Featured Story

Riverhead Board of Education to vote on hiring new assistant superintendent for business

The Riverhead Board of Education plans to vote on the hiring of a new assistant superintendent for business at Tuesday’s regular meeting.

According to the meeting’s agenda, Rodney Asse will be hired as a probationary appointment that would begin July 1 and run through June 30, 2026. He would begin with a salary of $190,000.

The appointment would fill the void left by outgoing assistant superintendent Sam Schneider. The district and Mr. Schneider reached a settlement agreement that the school board approved in January for him to receive his full salary through June 30. Mr. Schneider, who had been on administrative leave since October, submitted his formal resignation March 1. He was later appointed to an assistant superintendent position for business in East Hampton.

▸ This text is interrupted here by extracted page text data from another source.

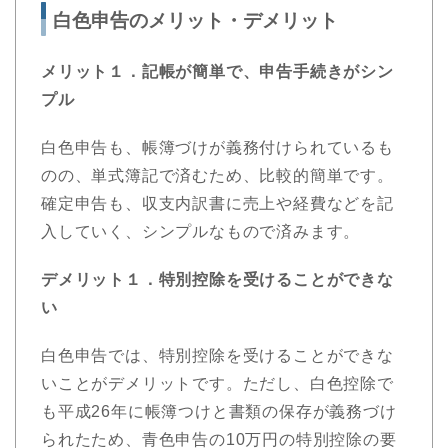
白色申告のメリット・デメリット
メリット１．記帳が簡単で、申告手続きがシン
プル
白色申告も、帳簿づけが義務付けられているも
のの、単式簿記で済むため、比較的簡単です。
確定申告も、収支内訳書に売上や経費などを記
入していく、シンプルなもので済みます。
デメリット１．特別控除を受けることができな
い
白色申告では、特別控除を受けることができな
いことがデメリットです。ただし、白色控除で
も平成26年に帳簿つけと書類の保存が義務づけ
られたため、青色申告の10万円の特別控除の要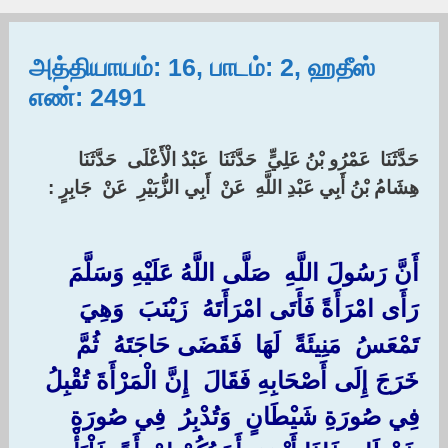
அத்தியாயம்: 16, பாடம்: 2, ஹதீஸ்
எண்: 2491
‏حَدَّثَنَا ‏ ‏عَمْرُو بْنُ عَلِيٍّ ‏ ‏حَدَّثَنَا ‏ ‏عَبْدُ الْأَعْلَى ‏ ‏حَدَّثَنَا ‏
‏هِشَامُ بْنُ أَبِي عَبْدِ اللَّهِ ‏ ‏عَنْ ‏ ‏أَبِي الزُّبَيْرِ ‏ ‏عَنْ ‏ ‏جَابِرٍ : ‏
أَنَّ رَسُولَ اللَّهِ ‏ ‏صَلَّى اللَّهُ عَلَيْهِ وَسَلَّمَ ‏
‏رَأَى امْرَأَةً فَأَتَى امْرَأَتَهُ ‏ ‏زَيْنَبَ ‏ ‏وَهِيَ ‏
‏تَمْعَسُ ‏ ‏مَنِيئَةً ‏ ‏لَهَا ‏ ‏فَقَضَى حَاجَتَهُ ‏ ‏ثُمَّ
خَرَجَ إِلَى أَصْحَابِهِ فَقَالَ ‏ ‏إِنَّ الْمَرْأَةَ تُقْبِلُ
فِي صُورَةِ شَيْطَانٍ ‏ ‏وَتُدْبِرُ ‏ ‏فِي صُورَةِ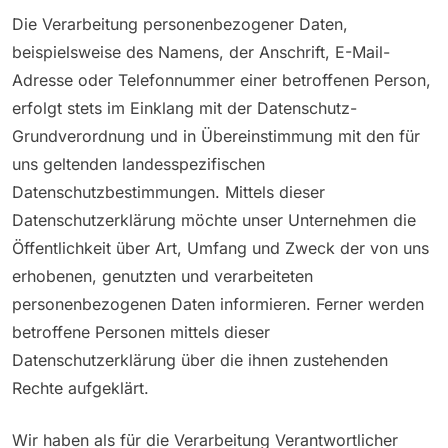
Die Verarbeitung personenbezogener Daten,
beispielsweise des Namens, der Anschrift, E-Mail-
Adresse oder Telefonnummer einer betroffenen Person,
erfolgt stets im Einklang mit der Datenschutz-
Grundverordnung und in Übereinstimmung mit den für
uns geltenden landesspezifischen
Datenschutzbestimmungen. Mittels dieser
Datenschutzerklärung möchte unser Unternehmen die
Öffentlichkeit über Art, Umfang und Zweck der von uns
erhobenen, genutzten und verarbeiteten
personenbezogenen Daten informieren. Ferner werden
betroffene Personen mittels dieser
Datenschutzerklärung über die ihnen zustehenden
Rechte aufgeklärt.
Wir haben als für die Verarbeitung Verantwortlicher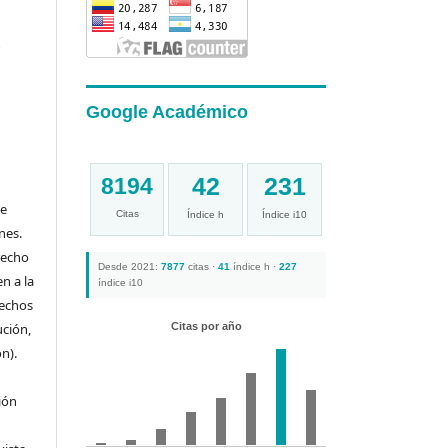
a
Google Académico
42
231
8194
de
Citas
Índice h
Índice i10
nes.
recho
Desde 2021:
7877
citas ·
41
índice h ·
227
n a la
índice i10
rechos
ución,
Citas por año
n).
ión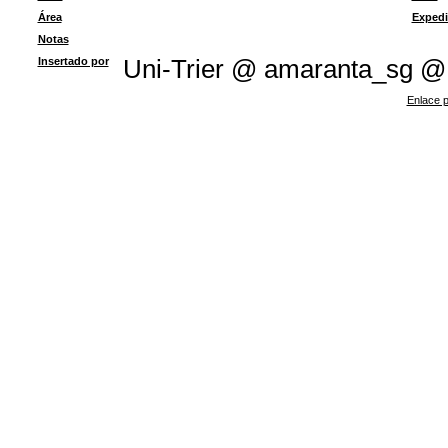
Área
Expedi
Notas
Insertado por
Uni-Trier @ amaranta_sg @
Enlace p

Faith Caglianone has served as the interim assistant superintendent of finance and operations and helped direct the district in planning its 2022-23 budget that voters approved last Tuesday.

Mr. Asse has most recently been employed at the Liberty Central School District, the same upstate district where current Riverhead Superintendent Augustine Tornatore worked prior to joining Riverhead. Mr. Asse resigned from the role of school business official at the March 22 Liberty school board meeting. The resignation is effective May 31.

Prior to that, he worked at the Newburgh Enlarged City School District from from October 2019 until his resigned 11 months later, according to a report in the Mid Hudson News at the time. He had joined that district after working as finance director of the Rochester City School District. A 2019 story in the Democrat and Chronicle in Rochester noted a financial report from June 2019 showed a “massive budget problem” that city officials in Rochester described as “gross incompetence or a willful attempt to deceive.” Mr. Asse resigned from that position in 2018.

A report in Rochester First outlined some of the controversy that the Rochester City School District faced, which included a multi-million dollar budget gap, a state comptroller’s audit and a federal investigation.

Tuesday’s meeting begins at 7 p.m. at the high school auditorium and can be viewed online here.